■ **What this task involves**:
Leave out the pictures and retype all the entries below exactly.

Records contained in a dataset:
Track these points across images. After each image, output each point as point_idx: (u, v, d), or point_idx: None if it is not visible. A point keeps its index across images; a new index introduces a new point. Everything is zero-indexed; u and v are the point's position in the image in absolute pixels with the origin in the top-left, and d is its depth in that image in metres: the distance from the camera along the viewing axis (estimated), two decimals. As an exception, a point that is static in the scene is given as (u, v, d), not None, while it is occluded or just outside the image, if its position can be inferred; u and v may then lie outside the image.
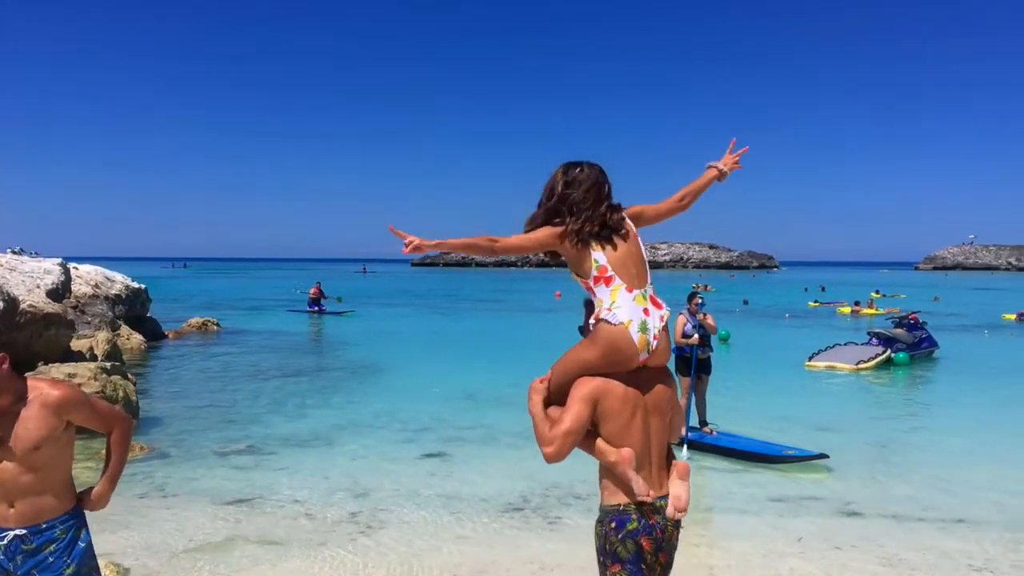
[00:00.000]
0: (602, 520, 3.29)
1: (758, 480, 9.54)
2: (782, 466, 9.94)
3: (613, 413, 3.23)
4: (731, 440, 10.79)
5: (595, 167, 3.51)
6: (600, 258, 3.33)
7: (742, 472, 9.87)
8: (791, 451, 10.20)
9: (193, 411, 13.29)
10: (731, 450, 10.47)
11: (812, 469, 9.84)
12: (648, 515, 3.20)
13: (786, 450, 10.25)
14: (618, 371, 3.25)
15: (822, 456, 10.03)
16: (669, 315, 3.41)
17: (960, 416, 13.93)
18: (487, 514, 8.05)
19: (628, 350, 3.22)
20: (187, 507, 8.13)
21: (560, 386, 3.36)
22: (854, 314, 39.91)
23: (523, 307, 44.28)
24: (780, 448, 10.34)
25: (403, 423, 12.52)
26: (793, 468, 9.87)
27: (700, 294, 11.72)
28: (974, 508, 8.39)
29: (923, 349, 21.53)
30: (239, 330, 28.10)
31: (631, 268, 3.36)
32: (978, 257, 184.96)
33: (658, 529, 3.21)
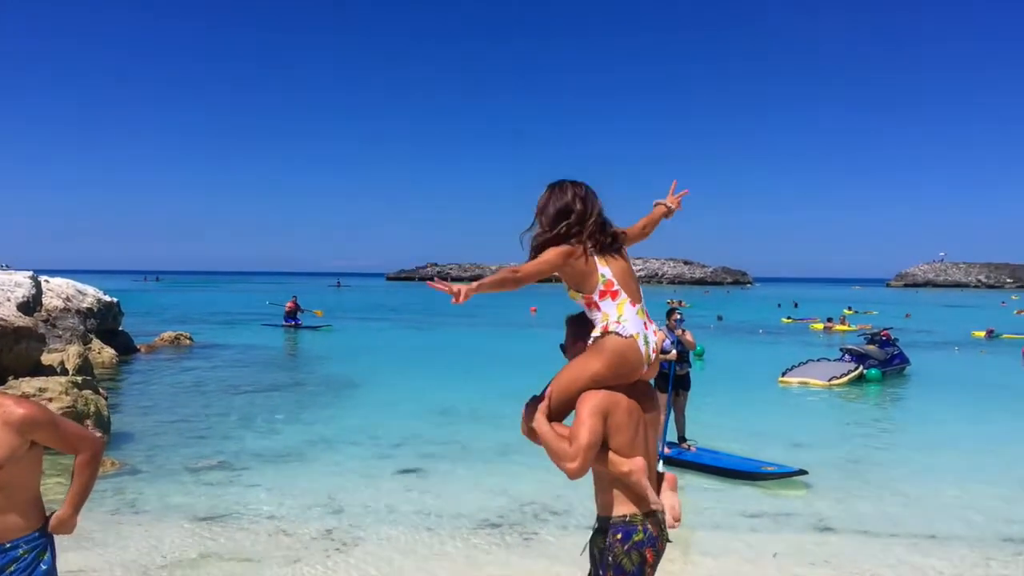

■ **Your solution**:
Track these points across images. After each image, output each point as point_idx: (u, v, d), or point_idx: None if it is not visible. A point keeps its index across images; a new index introduces a new point. Everything is zero-indexed; u and v are the point's position in the image in absolute pixels with the origin in the top-left, and d is its depth in that image in metres: the distance from the camera along the viewing axis (estimated), two decimals. As an exception, a point that is static in the scene is given as (u, v, d), not None, while it is occluded or just outside the image, if its position can be inferred; u and v may then lie outside the image.
[00:00.000]
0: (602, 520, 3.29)
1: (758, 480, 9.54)
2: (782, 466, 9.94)
3: (613, 413, 3.23)
4: (731, 440, 10.79)
5: (595, 167, 3.51)
6: (600, 258, 3.33)
7: (742, 472, 9.87)
8: (791, 451, 10.20)
9: (193, 411, 13.29)
10: (731, 450, 10.47)
11: (812, 469, 9.84)
12: (648, 515, 3.20)
13: (786, 450, 10.25)
14: (618, 371, 3.25)
15: (822, 456, 10.03)
16: (669, 315, 3.41)
17: (960, 416, 13.93)
18: (487, 514, 8.05)
19: (628, 350, 3.22)
20: (187, 507, 8.13)
21: (560, 386, 3.36)
22: (854, 314, 39.91)
23: (523, 307, 44.28)
24: (780, 448, 10.34)
25: (403, 423, 12.52)
26: (793, 468, 9.87)
27: (700, 294, 11.72)
28: (974, 508, 8.39)
29: (923, 349, 21.53)
30: (239, 330, 28.10)
31: (631, 268, 3.36)
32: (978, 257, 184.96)
33: (658, 529, 3.21)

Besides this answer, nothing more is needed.